- _WORK TO BE COMPLETED_
All of the entries should be written out again exactly.

Collected data entries:
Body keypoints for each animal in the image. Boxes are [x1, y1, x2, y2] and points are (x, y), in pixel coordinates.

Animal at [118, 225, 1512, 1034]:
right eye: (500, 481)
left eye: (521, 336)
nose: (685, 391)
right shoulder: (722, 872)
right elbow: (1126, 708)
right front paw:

- _SOLUTION_
Body keypoints for each animal in the image. Boxes are [x1, y1, x2, y2] and points are (x, y), in pixel coordinates.

Animal at [118, 225, 1512, 1034]:
right eye: (500, 481)
left eye: (521, 336)
nose: (685, 391)
right shoulder: (722, 872)
right elbow: (1126, 708)
right front paw:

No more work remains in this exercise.